Así relata Gonzalo Fernández de Oviedo, primer cronista de las Indias, en su Historia General y Natural de las Indias (1535), aquel hecho deslumbrante, sobrecogedor, maravilloso y, en cierta medida, mágico, que dio inicio a la civilización de lo que hoy llamamos “América”.

Fue el 12 de octubre de 1492 a las dos de la mañana. Fecha y hora llenas de significado. La hora, porque marca el paso de la oscuridad de la noche a la luz del día, símbolo de la llegada de la Luz del Evangelio que, a lomos del legado cultural de Grecia y Roma y de la sangre y costumbres de vástagos de iberos y visigodos, venía a liberar a los nativos de la barbarie. La fecha, porque 39 años antes los turcos otomanos se habían apoderado de Constantinopla abriendo para el islam la puerta de una Europa debilitada por luchas y divisiones entre los reyes cristianos, con lo que era cosa de tiempo para que la medialuna engullera con sus tenazas a la Cruz. Sin embargo, el 2 de enero de 1492 las fuerzas de la España católica conquistaron Granada expulsando al islam de las tierras ibéricas después de ocho siglos de ocupación y, nueve meses después, Colón ponía a disposición de esa misma España todo un continente para ser cristianizado. No deja de ser llamativo que en el origen de ambos acontecimientos estuviera una mujer (¡y qué mujer!), Isabel de Castilla, quien fuera designada por la Providencia para levantar el glorioso Imperio Español que aplastó la cabeza de esa amenaza que parecía encaminada a acabar con el cristianismo.

[Registros mostrados]:
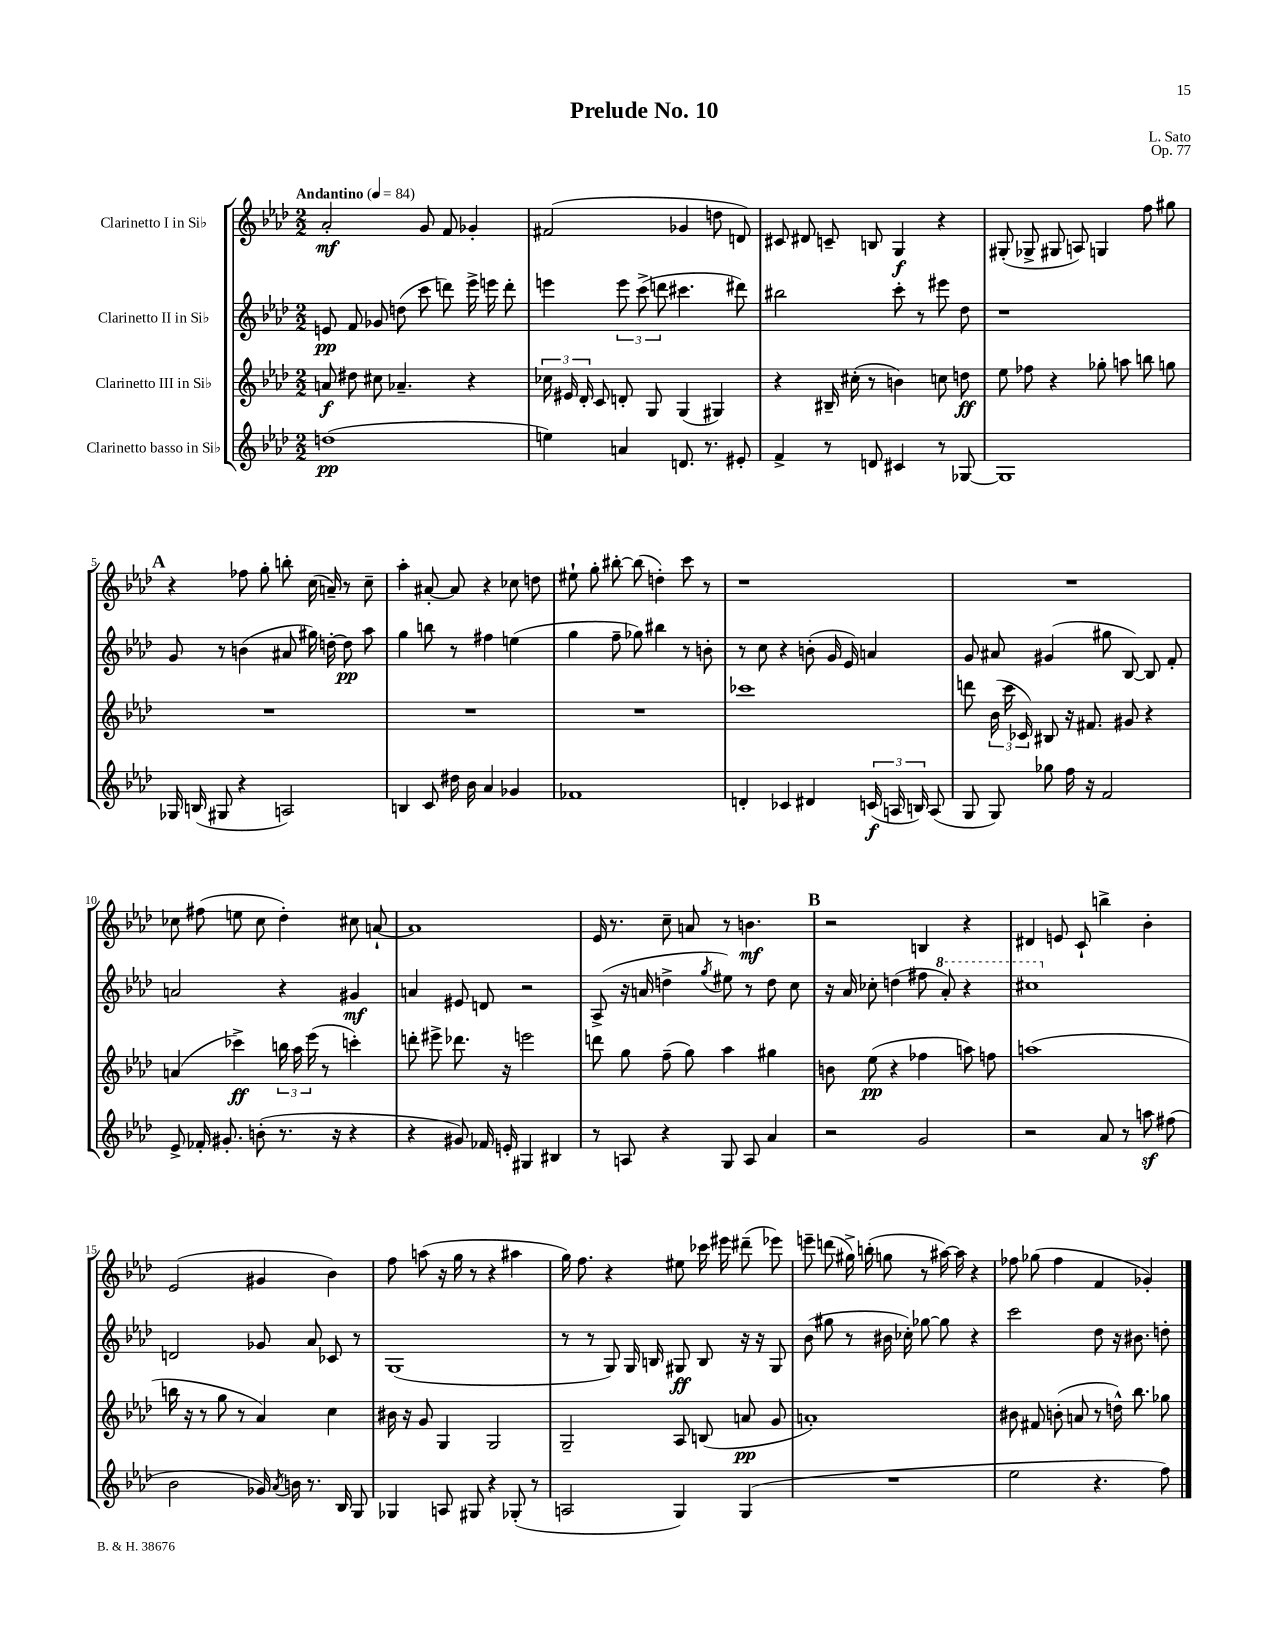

**kern	**kern	**kern	**kern
*staff4	*staff3	*staff2	*staff1
*clefG2	*clefG2	*clefG2	*clefG2
*k[b-e-a-d-]	*k[b-e-a-d-]	*k[b-e-a-d-]	*k[b-e-a-d-]
*M2/2	*M2/2	*M2/2	*M2/2
*MM84	*MM84	*MM84	*MM84
(1dd	8a	8e	2a-'
.	8dd#	8f	.
.	8cc#	8g-	.
.	4.a-~	(8dd	.
.	.	8ccc	8g
.	.	8ddd)	8f
.	4r	16eee-^	4g-'
.	.	16eee	.
.	.	8ddd'	.
=	=	=	=
4ee)	24cc-	4eee	(2f#
.	24e#	.	.
.	24d-'	.	.
.	8c	.	.
4a	8d'	12eee	.
.	.	(12ccc^	.
.	8G	.	.
.	.	12ddd	.
8.d	(4G	4.ccc#	4g-
8.r	.	.	.
.	4G#)	.	8dd
8e#'	.	8ddd#)	8d)
=	=	=	=
4f^	4r	2bb#	8c#
.	.	.	8d#
8r	16B#~	.	8c~
.	(16cc#'	.	.
8d	8r	.	8B
4c#	4b)	8ccc'	4G
.	.	8r	.
8r	8cc	8eee#	4r
[8G-	8dd	8dd-	.
=	=	=	=
1G-]	8ee-	1r	(8G#'
.	8ff-	.	8G-^
.	4r	.	8G#
.	.	.	8A)
.	8gg-'	.	4G
.	8aa	.	.
.	8bb	.	8ff
.	8gg	.	8gg#
=	=	=	=
16G-	1r	8g	4r
(16B	.	.	.
8G#	.	8r	.
4r	.	(4b	8ff-
.	.	.	8gg'
2A)	.	8a#	8bb'
.	.	16gg#)	(16cc
.	.	[16dd'	16a~)
.	.	8dd]	8r
.	.	8aa-	8cc~
=	=	=	=
4B	1r	4gg	4aa-'
8c	.	8bb	[8a#'
16dd#	.	8r	8a#]
16b-	.	.	.
4a-	.	4ff#	4r
4g-	.	(4ee	8cc-
.	.	.	8dd
=	=	=	=
1f-	1r	4gg	8ee#`
.	.	.	8gg'
.	.	8ff~	[8bb#'
.	.	8gg-)	(8bb#]
.	.	4bb#	4dd')
.	.	8r	8ccc
.	.	8b'	8r
=	=	=	=
4d'	1ccc-	8r	1r
.	.	8cc	.
4c-	.	4r	.
4d#	.	(8b'	.
.	.	16g	.
.	.	16e-)	.
(24c	.	4a	.
24A	.	.	.
24B)	.	.	.
(8A	.	.	.
=	=	=	=
8G	8ddd	8g	1r
8G)	(24b-	8a#	.
.	24ccc	.	.
.	24c-)	.	.
8gg-	8B#	(4g#	.
16ff	16r	.	.
16r	8.f#	.	.
2f	.	8gg#	.
.	8g#	[8B-)	.
.	4r	8B-]	.
.	.	8f'	.
=	=	=	=
8e-^	(4a	2a	8cc-
16f-'	.	.	(8ff#
8.g#'	.	.	.
.	4ccc-^)	.	8ee
(8b'	.	.	8cc-
8.r	24bb	4r	4dd-')
.	24aa-	.	.
.	(24eee-	.	.
.	8r	.	.
16r	.	.	.
4r	4ccc')	4g#	8cc#
.	.	.	[8a`
=	=	=	=
4r	8ddd'	4a	1a]
.	8eee#^	.	.
8g#)	8.ddd-	8e#	.
16f-	.	8d	.
16e'	16r	.	.
4G#	2eee	2r	.
4B#	.	.	.
=	=	=	=
8r	8ddd	(8A-^	16e-
.	.	.	8.r
8A	8gg	16r	.
.	.	16a	.
4r	(8ff~	4dd^	8cc~
.	8gg)	.	8a
.	.	8qgg	.
8G	4aa-	8ee#)	8r
8A	.	8r	4.b
4a-	4gg#	8dd	.
.	.	8cc	.
=	=	=	=
2r	8b	16r	2r
.	.	16a-	.
.	(8ee-	8cc-'	.
.	4r	(4dd	.
2g	4ff-	8ff#	4B
.	.	8aa-')	.
.	8aa)	4r	4r
.	8ff	.	.
=	=	=	=
2r	(1aa	1ccc#	4d#
.	.	.	8e
.	.	.	8c`
8a-	.	.	4bb^
8r	.	.	.
8aa	.	.	4b-'
(8ff#	.	.	.
=	=	=	=
2b-	16bb	2d	(2e-
.	16r	.	.
.	8r	.	.
.	8gg	.	.
.	8r	.	.
16g-)	4a-)	8g-	4g#
8qa-	.	.	.
16b	.	.	.
8.r	.	8a-	.
.	4cc	8c-	4b-)
16B-	.	.	.
8G	.	8r	.
=	=	=	=
4G-	16b#	(1G	8ff
.	16r	.	.
.	8g	.	(8aa
8A	4G	.	16r
.	.	.	16gg
8G#	.	.	8r
4r	2G	.	4r
(8G-'	.	.	4aa#
8r	.	.	.
=	=	=	=
2A	2G~	8r	16gg)
.	.	.	8.ff
.	.	8r	.
.	.	8G)	4r
.	.	16G	.
.	.	16B	.
4G)	8A-	8G#	8ee#
.	(8B	8B	16ccc-
.	.	.	16eee#
(4G	8a	16r	(8ddd#~
.	.	16r	.
.	8g	8G#	8eee-)
=	=	=	=
1r	1a')	(8b-	8eee~
.	.	8gg#	(8ddd
.	.	8r	16gg#^)
.	.	.	(16bb'
.	.	16b#	8gg
.	.	16cc-')	.
.	.	[8gg-	8r
.	.	8gg-]	[16aa#)
.	.	.	16aa#]
.	.	4r	4r
=	=	=	=
2ee-	8b#	2ccc	8ff-
.	8f#	.	(8gg-
.	(8b'	.	4ff-
.	8a	.	.
4.r	8r	8dd-	4f
.	16dd^^)	16r	.
.	8.bb-	8.b#	.
.	.	.	4g-')
8ff)	8gg-	8dd'	.
==	==	==	==
*-	*-	*-	*-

[Requisitos de tareas]:
• a. Responde estas preguntas sobre el fragmento acerca de la llegada de Colón a América:
(i) ¿En qué obra y en qué año relata Gonzalo Fernández de Oviedo el hecho?
(ii) ¿A qué hora del 12 de octubre de 1492 tuvo lugar?
(iii) ¿Qué fuerzas conquistaron Granada y en qué fecha?
• b. Prosigue el fragmento sobre la llegada de Colón a América a partir de su última oración.
No hace falta consultar los registros para resolver nada.

[Respuestas de tareas]:
• a.
(i) En su Historia General y Natural de las Indias, de 1535.
(ii) A las dos de la mañana.
(iii) Las fuerzas de la España católica, el 2 de enero de 1492.

• b.
El mito del Buen Salvaje, asumido por el progresismo como dogma, cuenta que los nativos americanos vivían en paz e inocencia hasta que los perversos blancos europeos cristianos llegaron a esclavizarlos y contaminarlos con su avaricia. Las crónicas, los restos arqueológicos y las hoy remanentes costumbres ancestrales dicen otra cosa. Los nativos no eran por naturaleza mejor que los europeos, por el contrario, al igual que aquellos, tenían luces y sombras, solo que habitaban tierras que no habían recibido el baño purificador del cristianismo. Por eso practicaban la guerra y el sometimiento con tanto o mayor encarnizamiento que los conquistadores, y realizaban sacrificios humanos (especialmente de niños), y ofrecían las vísceras a sus dioses (que en realidad eran demonios) siempre sedientos de sangre humana. Así lo atestiguan los frecuentes hallazgos de restos de cientos y miles de infortunados, siempre ignorados (me refiero a los hallazgos) por la prensa y la academia progresista. ¡Es que no hay nada peor que la realidad para echar a perder el relato ideológico!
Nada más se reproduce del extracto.